Text for analysis section start
Well how bout just saying thank you and taking it back to the store.. tell them it was a gift if it all has tags on it and see what sort of credit u will get. U may not get how much was spent but u r able to pick out your own things. Or say next time you go can I go with you.. as for the doing your laundry and cleaning things I'm sure again if she is there to babysit and that's when she does it then be greatful for the help because I'm sure that's all its meant to be.. rearranging is a different story and the goodies u have to put your foot down and say absolutely no more is allowed in the house because you don't want your family eatting that way. Tell her she is overstepping the boundaries and that she is not allowed to bring it. End of story.. but again if she is there all the time babysitting she is going to do it. Tell your bf how u feel about your daughter eatting it and that you don't want it around the house. Good luck
Awww im glad its not just me that looks like i dont "appreciate" anything lol it really does make me feel better that there are other familys like this ;) and i agree not everything is bad but its the big stuff that gets to me... the stuff that i as her mom am obviously gonna get (like the seasonal stuff) my SIL doesnt give the option for me to disagree she has ways of wording things where there isnt an option...like i said she tells me never asks...
For example one of my friends had a cute photo shoot done and my SIL said something about "Allisa is gonna get those done" and my reply was oh well we will see... her reply "no she will be getting them done" like really... im the mom ya know lol
But thanks for making me feel better, im just stressed... im mostly upset my BF didnt back me up and after his mom left he called me a "meany" in joking way but i already felt bad ya know... these darn crazy ppl, its true, you can choose your friends... not your family lol and these hormones... i feel like im losing my mind over nothing? lol like i should go get myself admitted or something... its almost nap time here and i cant wait! i think i need more sleep :) and again, thanks for listening to the crazy lady rant!!
And thanks to everyone else who took time to reply... i needed a good vent and nobody was answering their phones last night lol so im glad i can come here... i am feeling better about it and the more i think about it, i think it was better i said it that way then some of the ways i invisioned telling them LOL so whatever its all said and done... just have to see if they listen or just ignore me like every other time i try to say something :) but i agreee my BF needs to step up and we have talked about it and he so failed the test!
Text for analysis section end
Dataset extract section start
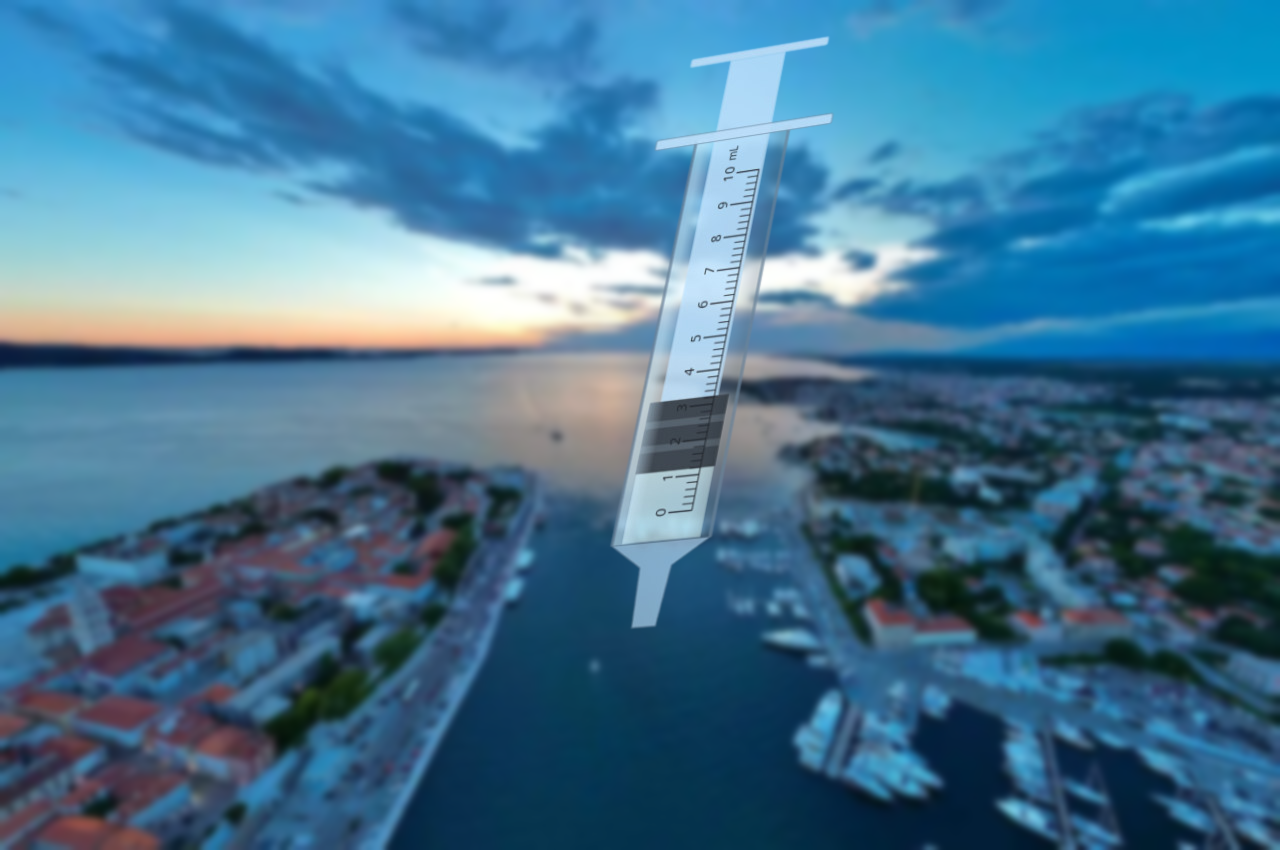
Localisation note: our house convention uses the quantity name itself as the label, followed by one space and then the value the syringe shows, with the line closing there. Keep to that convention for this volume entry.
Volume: 1.2 mL
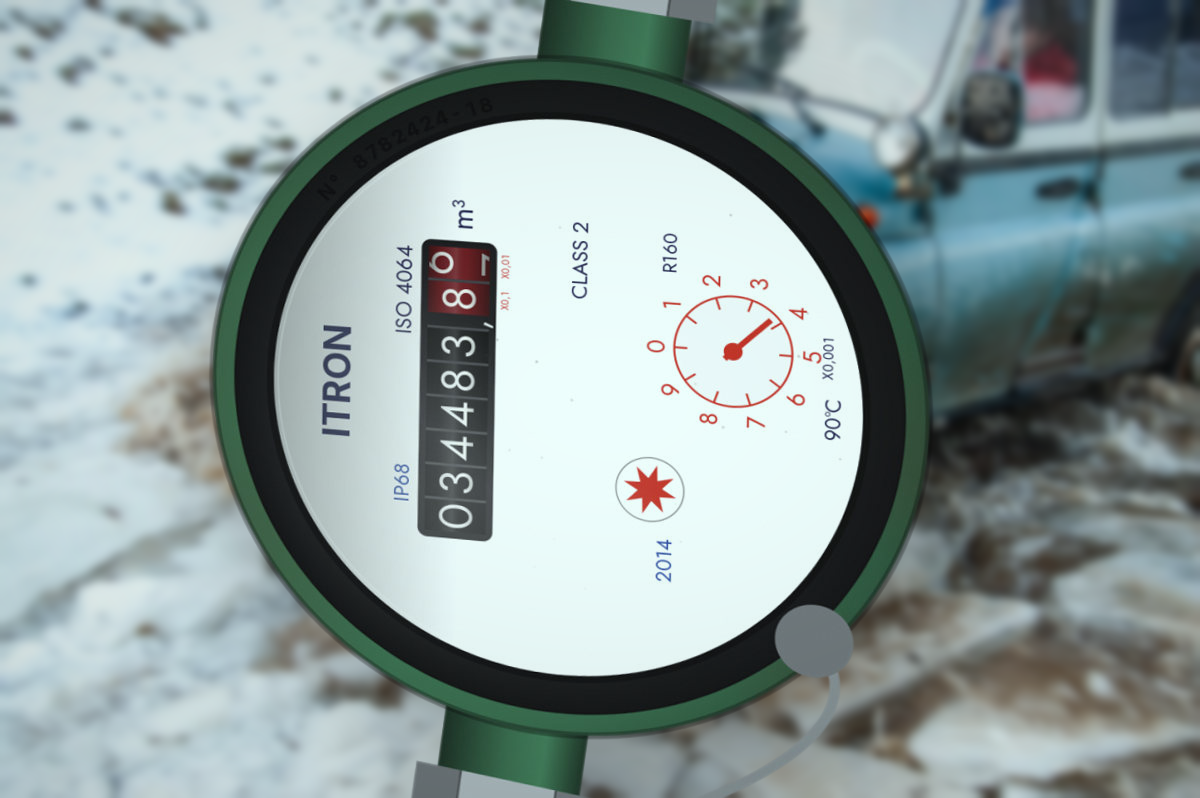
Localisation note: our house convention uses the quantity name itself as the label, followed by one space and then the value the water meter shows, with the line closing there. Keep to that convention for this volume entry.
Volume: 34483.863 m³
Dataset extract section end
Task to complete »
Please extend the forum discussion about a pushy sister-in-law, picking up after its last sentence. The lines above come from a separate source.

Response »
I know!!! I was sooo annoyed abt it!! And to top it off, I have to go over to my sil house to pick it up bc she wants to see me open it!! My major prob is my emotions show on my face no matter how hard I try to keep it in check!! I can guarrentee I'm not gonna like it n she gonna get mad at me!! She did this kind of thing back when hubby n I were engaged too!! She bought me a nightie and in conversation I mentioned I don't care for the nighties with shorts, id rather have a gown, well she had bought me one with shorts!!! Ha* she litterally went to her room n got them and threw it at me!! Lol..;-) she has a bad temper!! She buys for our girls all the time and sometimes its really good stuff, but those times its not are always bad!! I've been told I don't appreciate anything!!! =)
i dont think i could handle someone else picking out my diaper bag lol thats like a purse... and it depends on how you organize your stuff! actually my diaper bag is a purse! just have to make sure it has pockets on the ends for bottles :)
Okay so ive had a sleep and im still feeling a lil crappy about it, i am glad i held back and i did say it in a nice way... i really could have been worse...
So it doesnt just go from how much they over step in my daughters life they are way to much in my BFs life and my daughter is kinda the last bit if sanity i have left... The farm we are on was my BFs parents so my MIL still very much walks in here and does whatever she wants, she doesnt think twice about doing my BFs laundry, the towels, or my daughters clothes, for the most part she does stay away from mine UNLESS its in the dryer then she will fold it!(yep fold my undies! im 27!) I hate this i have certain ways of folding and putting away stuff and they fold stuff really sloppy then dont put it in the right spots and i have to go reorganize my stuff after they have been here.... My BF is gonna be 33 this year! he isnt a batchlor, the laundry isnt outta control! there is no reason for her to do this!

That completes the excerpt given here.